== Exercise directions ==
Your task is to copy every line below that contains the word "linejoin".

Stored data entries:
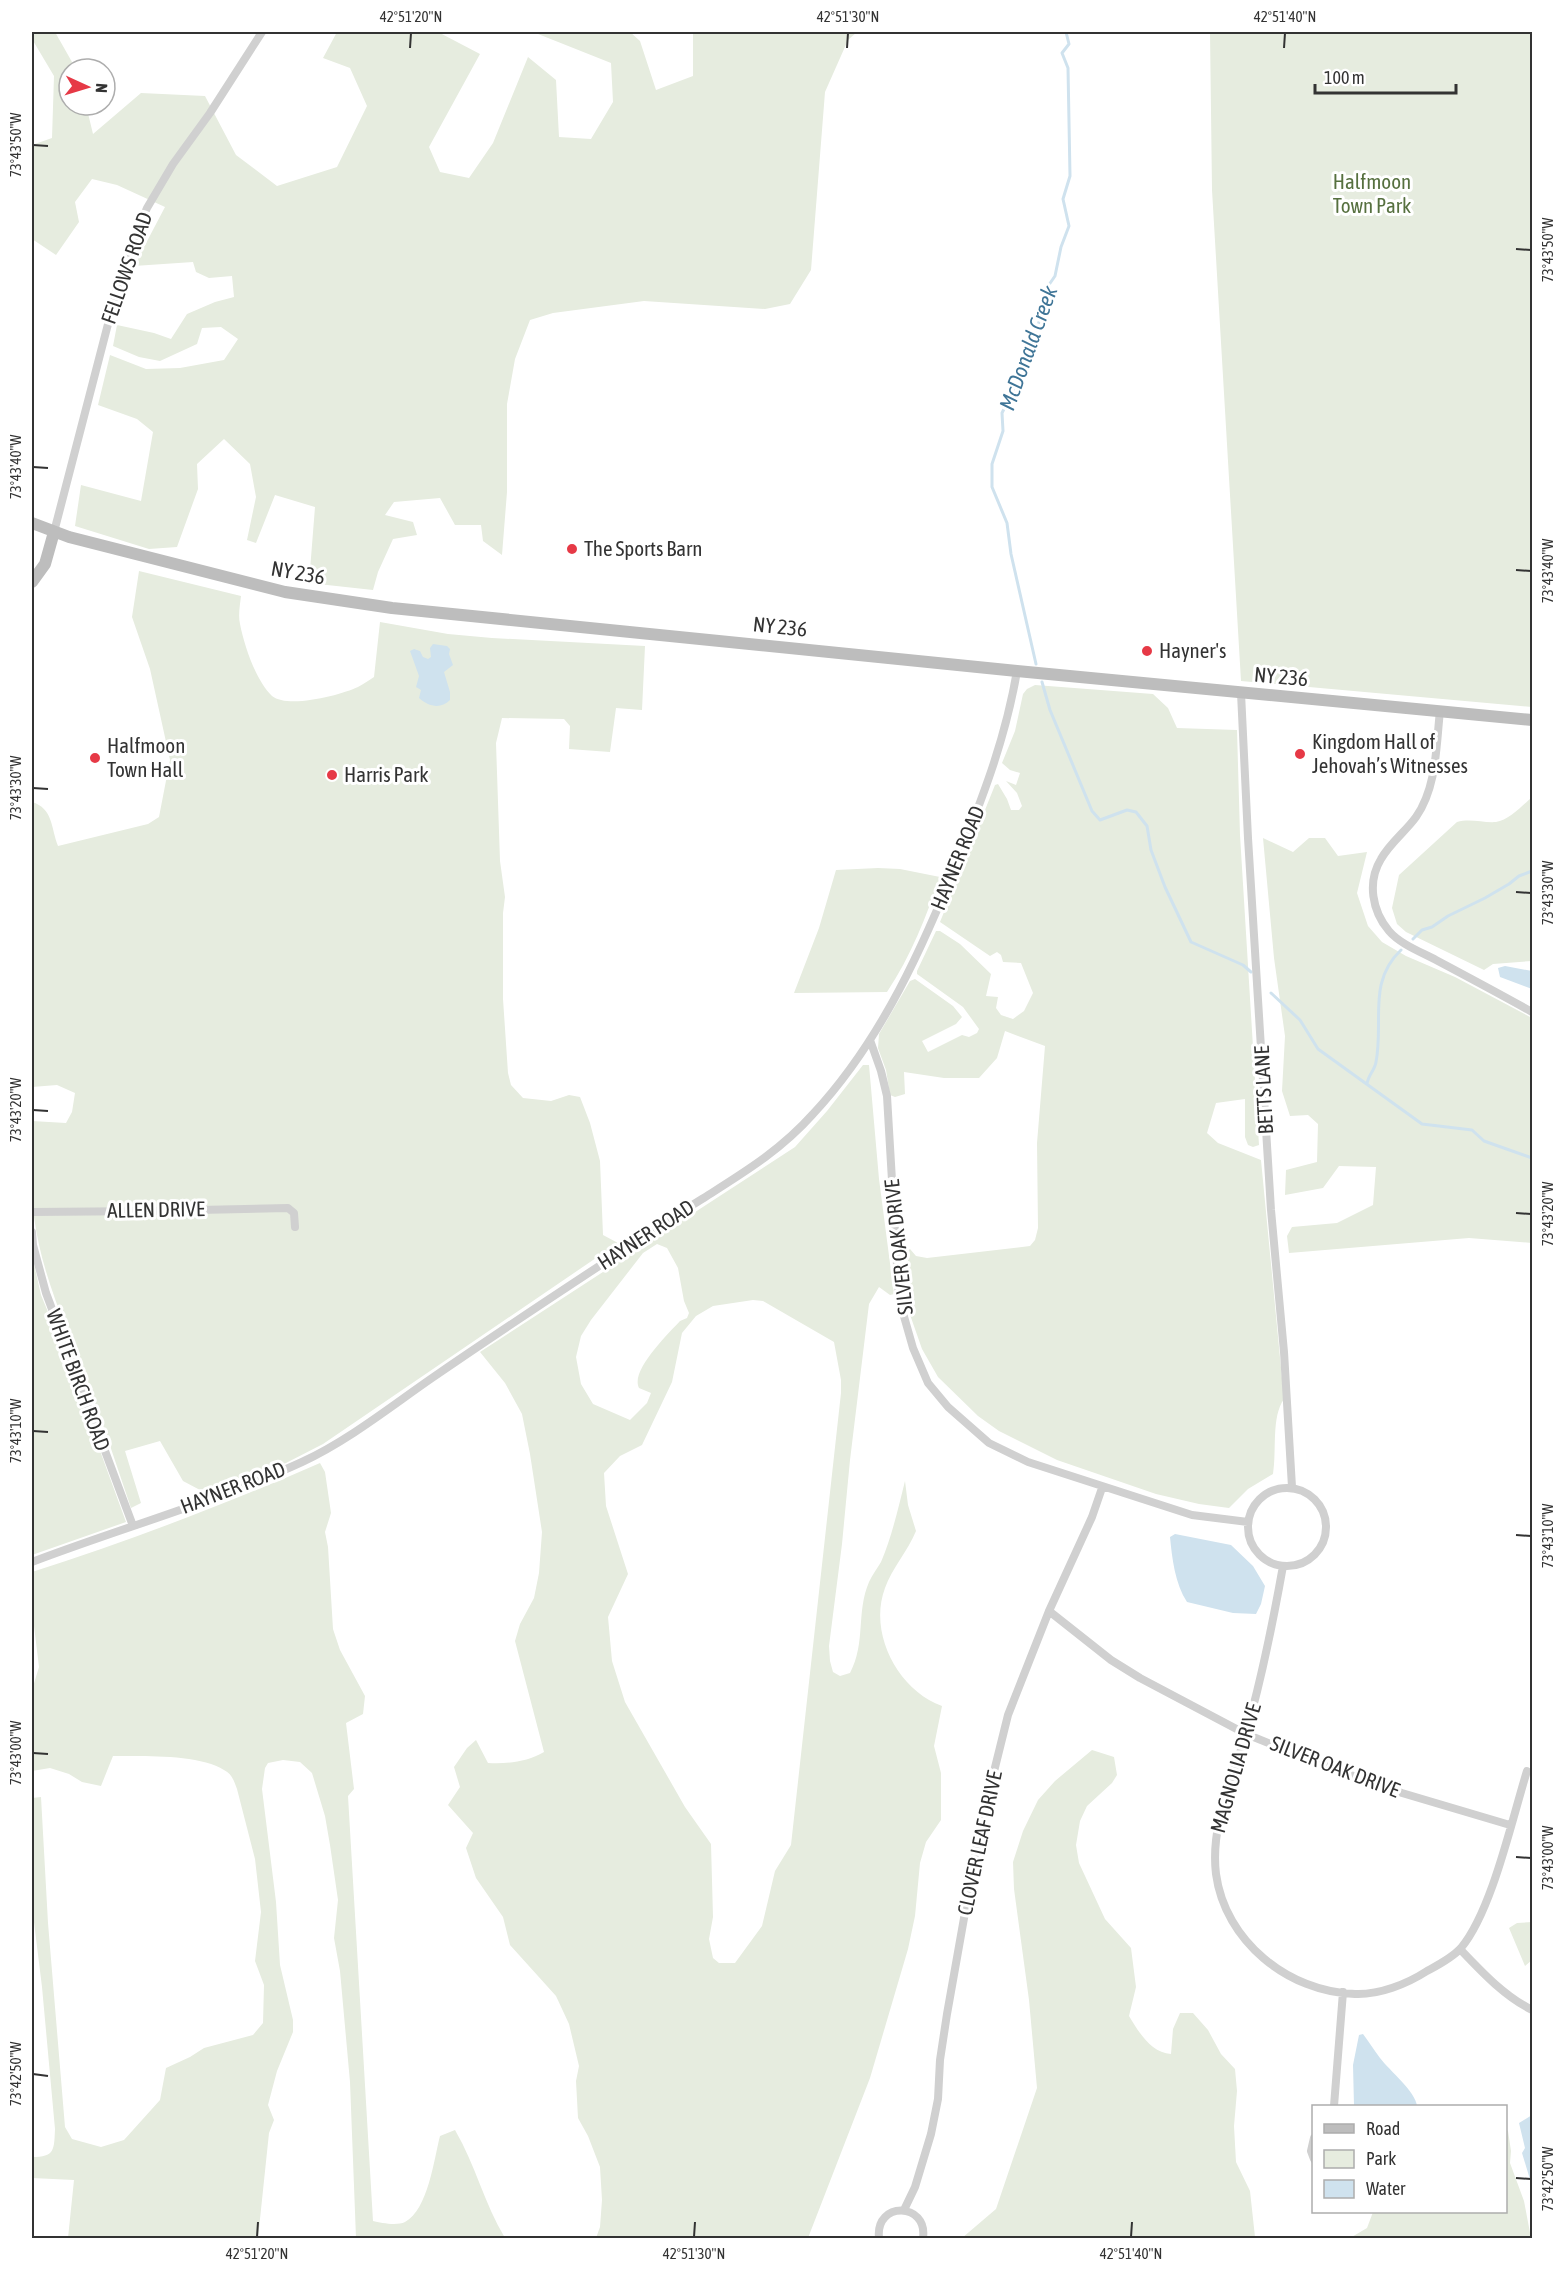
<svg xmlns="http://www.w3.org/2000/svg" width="1564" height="2270" viewBox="0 0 1564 2270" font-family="'Asap Condensed',sans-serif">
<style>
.green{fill:#e6ecdf;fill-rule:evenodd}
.water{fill:#cfe2ee}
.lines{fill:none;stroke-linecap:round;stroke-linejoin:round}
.stream{stroke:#cfe2ee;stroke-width:3}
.street{stroke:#d0d0d0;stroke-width:8}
.secondary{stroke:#bdbdbd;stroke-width:12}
.ticks{fill:none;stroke:#333;stroke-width:2}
.poi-dot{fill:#e63946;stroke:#fff;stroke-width:2}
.labels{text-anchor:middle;stroke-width:6;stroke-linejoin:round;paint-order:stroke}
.park-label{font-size:21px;fill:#56703f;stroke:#fff}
.street-label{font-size:21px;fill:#333;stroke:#fff}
.poi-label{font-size:21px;fill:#333;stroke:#fff;text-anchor:start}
.water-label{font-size:22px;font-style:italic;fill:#3f7597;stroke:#fff}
.neatline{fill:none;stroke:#333;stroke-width:2}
.ticks-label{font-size:15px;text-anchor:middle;fill:#333}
</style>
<rect width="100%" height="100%" fill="#fff"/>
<path class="green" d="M32,32h23l21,37h-7v36h17l7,29 48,-41 64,3 31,59 41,31 60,-19 30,-61 -17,-38 -27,-10 14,-26h101l42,22 -51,93 11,25 29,6 24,-35 35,-86 28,23 3,57 32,2 22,-37 -2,-39 -78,-31h97l10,9 16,49 37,-14v-44h164l-9,8 -23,52 -14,178 -21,34 -25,5 -121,-8 -91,12 -23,7 -15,39 -8,45v88l-5,63 -19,-14 -2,-16h-26l-15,-27 -46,4 -9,13 28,7 4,13 -24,4 -15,33 -5,18 -64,-7 6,-76 -40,-12 -19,48 -9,-3 9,-43 -6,-33 -26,-25 -27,25 1,25 -21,58 -28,2 -74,-23 6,-41 60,16 12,-69 -16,-13 -39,-14 12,-50 36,14 34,-1 44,-8 14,-21 -17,-12 -19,1 -5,16 -37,17 -21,-4 -26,-11 4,-21 37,8 17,6 16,-25 28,-12 19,-5 -2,-21 -23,2 -13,-6 -3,-10 -59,4 31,-59 -48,-22 -25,-6 -17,23 4,20 -23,33 -24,-16v-94l20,-7 2,-62 -22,-37z
M1210,32h322v675l-291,-26 -29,-491z
M139,571l102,25c-1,9 -3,19 -1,28 4,21 16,57 32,72 16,13 69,-1 86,-9 6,-3 11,-7 16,-10l6,-55 68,12 44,4 153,8 -3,64 -26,-2 -6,44 -41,-3 1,-23 -6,-7 -62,-1 -6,25 4,118 5,36 -2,16v86l5,74 3,12 12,13 28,3 18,-6 11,2 10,26 10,38 3,74 15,8 -295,201 -37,19 -86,27 -17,-9 -23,-40 -35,10 16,52 -10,5c-14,-41 -27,-82 -42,-122 -21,-55 -47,-109 -55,-169l-2,-1v-95l34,2 6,-11 3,-19 -18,-8 -25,2v-285c21,6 19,26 26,44l90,-22 11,-7 11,-57 -20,-91 -18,-52z
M1035,685l118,9 15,14 9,20 60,2 3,105 19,310 -6,2 -5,-2 -3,-8v-38l-29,4 -9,30 11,10 43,17 23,239c-13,18 -7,52 -11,75l-25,15 -19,19 -30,-4 -43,-10 -99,-34 -58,-29 -21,-15 -40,-39 -16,-28 -14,-40 1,-35 -2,-23 3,-2 6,7 11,2 103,-12 5,-6 3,-12 -1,-85 8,-97 -40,-15 -8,27 -18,20h-35l-40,-6 1,22 -10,3 -5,-2 -4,-25 -8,-22 1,-14 31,-53 5,-2 38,27 9,11 -6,7 -34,17 6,11 34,-17 7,2 8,-4 2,-4 -16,-22 -46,-33v-3l19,-40h4l20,13 31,30 -5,22 12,1 -2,11 5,7 12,4 11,-8 9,-18 -12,-30 -18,-1 -2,-7 -4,-3 -7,4 -50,-34 55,-137 3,-1 9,15 4,11h8l3,-4 -5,-13 -11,-12 10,4 4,-12 -10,-3 -8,-7 13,-32 8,-37 4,-5z
M1532,797v164l-39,3 -9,6 -78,-38 -9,-8 -5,-16 7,-33 58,-53c13,-4 26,1 39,0 13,-2 27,-17 36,-25z
M1263,838l30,14 16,-14h16l13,18 29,-4 -10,41 11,33 14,16 24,14 49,21 77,41v225l-63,-5 -180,15 -2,-17 5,-9 45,-4 36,-18 3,-38 -37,-1 -16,22 -38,7 1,-25 31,-8 1,-38 -10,-9 -18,1 -8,-25 3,-55 -11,-78z
M878,868l22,1 40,8c-14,40 -29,79 -53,115l-93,1 25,-65 17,-58z
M863,1065h6l10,114 15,115 -4,1 -11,-8 -10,17 -19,156 -8,84 -13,102 1,15 3,11 7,4 10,-3c16,-30 6,-61 19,-91 3,-7 8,-13 12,-20 11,-26 17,-53 24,-81l3,24 8,26c-8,20 -24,37 -31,57 -17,45 13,102 57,118l-8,40 7,27v47l-15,22 -6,21 -5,53 -7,33 -38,129 -62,160h-212l4,-11 2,-27 -2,-33 -12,-31 -10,-18 -2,-37 3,-15 -10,-42 -13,-28 -46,-51 -7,-28 -27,-39 -10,-30 7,-15 -25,-28 12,-18 -6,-20 13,-19 9,-8 12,23c19,1 39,-1 56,-11l-29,-111 5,-17 14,-26 5,-25 3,-41 -12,-78 -8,-40 -17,-31 -25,-31 315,-205 32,-36zM657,1244l10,4 11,20 6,33 5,12 -2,5 -7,3c-12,13 -50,50 -41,67l12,5 -4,10 -17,17 -37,-16 -12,-20 -5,-27 5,-21 10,-16 52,-67zM753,1300l10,1 71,41 7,38v13l-50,452 -16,26 -13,55 -27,37h-16l-6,-5 -4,-19 4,-22 -2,-73 -26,-37 -60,-105 -13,-41 -4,-44 20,-43 -22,-68 -2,-33 16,-17 22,-11 30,-63 10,-49 14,-17 17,-10z
M32,1255l9,40 19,46 66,181 -94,33z
M320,1463l5,9 6,41 -6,19 3,15 5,82 7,21 25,46 -2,18 -17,9 8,66 -6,7 25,425c8,2 24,5 32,1 23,-12 29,-63 35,-86l15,-6c21,36 29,73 50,108h-149l-6,-156 -10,-111 -6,-33 4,-38 -8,-55 -5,-29 -13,-43 -12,-11 -17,-2 -15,3 -3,5 -3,21 14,113 4,63 13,55v12l-16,39 -9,34 6,15 -5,13 -11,105h-190l6,-58 -42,-2v-21c23,0 22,-7 23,-28l-13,-142 -10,-81v-108l9,-1 7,126 17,204 7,12 29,8 23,-7 36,-40 6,-32 24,-11 14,-9 49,-13 10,-12 1,-38 -9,-24 6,-49 -6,-53 -18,-70c-3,-8 -5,-15 -13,-19 -24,-16 -82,-14 -111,-14l-12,30 -19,-4 -13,-8 -19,-6 -18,3v-81l7,-23 -5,-41 -2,-4v-50c97,-31 194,-68 288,-109z
M1092,1750l22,7 3,18 -5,8 -25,23 -7,15 -4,24 3,18 26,56 26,29 5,39 -7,29c9,15 22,37 42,38l2,-25 7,-16h13l15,17 13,24 14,15 2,22 -3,35 2,36 14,29 5,46 14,1h-307l34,-29 41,-121 -8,-88 -15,-111 -1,-27 10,-31 15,-31 17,-19z
M1532,1922v38l-7,6 -16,-38 8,-5z
M1506,2129l2,2 3,20 -1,12 14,38 7,37h-181l17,-10 6,-16h133z"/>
<path class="water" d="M433,644l14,2 3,3 -1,5 4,11 -9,7 6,20v8c-10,10 -22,6 -31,-2l2,-8 -5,-3 3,-11 -9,-25 4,-2 6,2 3,6 5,2 3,-2 -1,-9z
M1505,966l27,5v18l-32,-12 -2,-9z
M1175,1534l56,11 22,21 12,20 -4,18 -5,10 -23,-1 -46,-11c-12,-18 -15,-44 -17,-65z
M1363,2034c6,8 11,16 17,24 9,12 36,34 37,48h-63l-1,-41 6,-30z
M1532,2115v71l-10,-33 3,-5 -6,-25z"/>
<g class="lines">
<path class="stream" d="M1036,664l-25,-110 -4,-31 -15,-36v-23l11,-33 -1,-18 17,-35 25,-70v-16l11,-16 6,-29 8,-21 -6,-27 7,-23 -2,-108 -6,-15 7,-9 -3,-12
M1042,682l8,28 42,101 8,9 27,-10 9,2 11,14 4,24 14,37 26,55 52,23 8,7
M1413,939l9,-9 10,-3 16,-11 37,-18 24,-14 10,-8 13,-5
M1271,993l29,27 18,29 104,75 50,6 12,11 48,17
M1367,1084c1,-9 8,-14 9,-22 8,-40 -9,-80 25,-112"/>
<path class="street" d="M54,532l67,-258 11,-31 15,-35 26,-44 37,-51 52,-81
M1241,693l7,145 23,372 13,142 8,135
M1440,711c-4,35 -3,76 -24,106 -10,14 -26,26 -35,42 -14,23 -9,52 8,72 11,13 32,21 47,29 32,17 64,34 96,52
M870,1040l11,31 6,25 12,203 14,49 15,35 20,24 41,36 39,19 164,53 56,7
M32,1212l121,-1 135,-3 6,5 1,14
M32,1232l1,13 13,48 87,233
M1248 1527a39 39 0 1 1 78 0a39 39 0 1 1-78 0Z
M32,1562c89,-34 183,-60 270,-100 47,-22 88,-55 130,-84 64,-44 129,-87 193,-129 25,-17 51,-34 77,-50 41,-26 78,-48 111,-85 69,-74 111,-169 148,-262 24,-61 45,-116 56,-181
M1283,1566c-10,56 -21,112 -37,167 -13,47 -36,91 -30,141 9,67 72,118 139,120 24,1 52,-10 72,-23 11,-6 25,-13 34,-23 31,-37 51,-129 66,-177
M1049,1611l62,49 29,18 106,56 82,33 74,26 108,32
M1460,1949c22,23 43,46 72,61
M1334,2106l9,-114
M1314,2138l-3,13 3,8
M904,2210l11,-23 16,-53 7,-35 2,-39 7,-46 33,-186 28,-113 41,-104 43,-94 10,-29
M879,2238c-4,-37 49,-36 44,0"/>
<path class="secondary" d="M32,523l37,14 216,55 107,16 625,63 515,49
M32,582l13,-18 9,-32"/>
</g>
<path class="ticks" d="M410,48l1,-15M847,48l1,-15M1284,48l1,-15M33,145l15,1M1516,249l15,1M33,467l15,1M1516,570l15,1M33,788l15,1M1516,892l15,1M33,1110l15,1M1516,1213l15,1M33,1431l15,1M1516,1535l15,1M33,1753l15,1M1516,1857l15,1M33,2074l15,2M1516,2178l15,1M257,2237l1,-15M694,2237l1,-15M1131,2237l1,-15"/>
<g class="poi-dot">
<circle cx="572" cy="549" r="6"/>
<circle cx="1147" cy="651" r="6"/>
<circle cx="1300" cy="754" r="6"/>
<circle cx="95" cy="758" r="6"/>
<circle cx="332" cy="775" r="6"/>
</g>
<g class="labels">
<g class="park-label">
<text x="1372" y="189">Halfmoon<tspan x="1372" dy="24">Town Park</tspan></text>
</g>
<g class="street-label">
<text transform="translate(127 268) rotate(-71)" y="7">FELLOWS ROAD</text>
<text transform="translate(298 573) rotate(10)" y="7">NY 236</text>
<text transform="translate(780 627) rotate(6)" y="7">NY 236</text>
<text transform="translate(1281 677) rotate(5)" y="7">NY 236</text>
<text transform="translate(958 858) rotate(-68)" y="7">HAYNER ROAD</text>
<text transform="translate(1264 1090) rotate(-93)" y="7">BETTS LANE</text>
<text transform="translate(156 1210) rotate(-1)" y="7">ALLEN DRIVE</text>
<text transform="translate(646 1235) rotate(-33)" y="7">HAYNER ROAD</text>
<text transform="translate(899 1247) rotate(-96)" y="7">SILVER OAK DRIVE</text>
<text transform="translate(78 1380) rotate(70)" y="7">WHITE BIRCH ROAD</text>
<text transform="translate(233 1488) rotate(-21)" y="7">HAYNER ROAD</text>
<text transform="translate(1335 1767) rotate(21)" y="7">SILVER OAK DRIVE</text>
<text transform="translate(1236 1768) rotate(-74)" y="7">MAGNOLIA DRIVE</text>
<text transform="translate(980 1843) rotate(-78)" y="7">CLOVER LEAF DRIVE</text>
</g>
<g class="poi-label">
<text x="584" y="556">The Sports Barn</text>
<text x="1159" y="658">Hayner's</text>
<text x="1312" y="749">Kingdom Hall of<tspan x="1312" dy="24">Jehovah’s Witnesses</tspan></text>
<text x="107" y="753">Halfmoon<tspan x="107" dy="24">Town Hall</tspan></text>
<text x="344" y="782">Harris Park</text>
</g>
<g class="water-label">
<text transform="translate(1028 348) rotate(-70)" y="8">McDonald Creek</text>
</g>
</g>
<rect width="1564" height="2270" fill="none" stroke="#ffffff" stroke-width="66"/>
<rect x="1312" y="2105" width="195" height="108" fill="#ffffff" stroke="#adadad" stroke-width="1.5"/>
<rect x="1324" y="2124" width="30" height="9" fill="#bdbdbd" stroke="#adadad" stroke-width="1.5"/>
<text x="1366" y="2135" font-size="18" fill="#333333">Road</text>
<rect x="1324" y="2150" width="30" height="18" fill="#e6ecdf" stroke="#adadad" stroke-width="1.5"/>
<text x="1366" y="2165" font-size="18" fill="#333333">Park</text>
<rect x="1324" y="2180" width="30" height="18" fill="#cfe2ee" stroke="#adadad" stroke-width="1.5"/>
<text x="1366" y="2195" font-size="18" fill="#333333">Water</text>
<g transform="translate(87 87) rotate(94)"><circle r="28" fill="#ffffff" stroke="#adadad" stroke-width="1.5"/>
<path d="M0-4.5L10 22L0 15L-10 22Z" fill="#e63946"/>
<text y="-9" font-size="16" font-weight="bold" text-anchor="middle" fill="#333333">N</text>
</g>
<path d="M1315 84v9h141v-9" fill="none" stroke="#333333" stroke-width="3"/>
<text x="1324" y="84" font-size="18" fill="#333333" stroke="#ffffff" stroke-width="4.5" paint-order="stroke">100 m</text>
<rect x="33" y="33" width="1498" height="2204" class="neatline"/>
<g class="ticks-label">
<text x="411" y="22">42°51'20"N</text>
<text x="848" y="22">42°51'30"N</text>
<text x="1285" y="22">42°51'40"N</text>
<text transform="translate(16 145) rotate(-90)" y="5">73°43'50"W</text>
<text transform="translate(1548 250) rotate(-90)" y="5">73°43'50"W</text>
<text transform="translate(16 467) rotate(-90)" y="5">73°43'40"W</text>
<text transform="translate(1548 571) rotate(-90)" y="5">73°43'40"W</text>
<text transform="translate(16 788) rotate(-90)" y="5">73°43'30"W</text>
<text transform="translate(1548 893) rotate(-90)" y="5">73°43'30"W</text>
<text transform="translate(16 1110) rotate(-90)" y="5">73°43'20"W</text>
<text transform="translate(1548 1214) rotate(-90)" y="5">73°43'20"W</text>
<text transform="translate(16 1431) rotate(-90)" y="5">73°43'10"W</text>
<text transform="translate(1548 1536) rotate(-90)" y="5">73°43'10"W</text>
<text transform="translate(16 1753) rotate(-90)" y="5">73°43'00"W</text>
<text transform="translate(1548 1858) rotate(-90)" y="5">73°43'00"W</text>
<text transform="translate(16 2074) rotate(-90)" y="5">73°42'50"W</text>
<text transform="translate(1548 2179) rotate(-90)" y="5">73°42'50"W</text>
<text x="257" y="2259">42°51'20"N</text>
<text x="694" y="2259">42°51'30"N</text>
<text x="1131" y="2259">42°51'40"N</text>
</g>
</svg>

== Exercise answer ==
.lines{fill:none;stroke-linecap:round;stroke-linejoin:round}
.labels{text-anchor:middle;stroke-width:6;stroke-linejoin:round;paint-order:stroke}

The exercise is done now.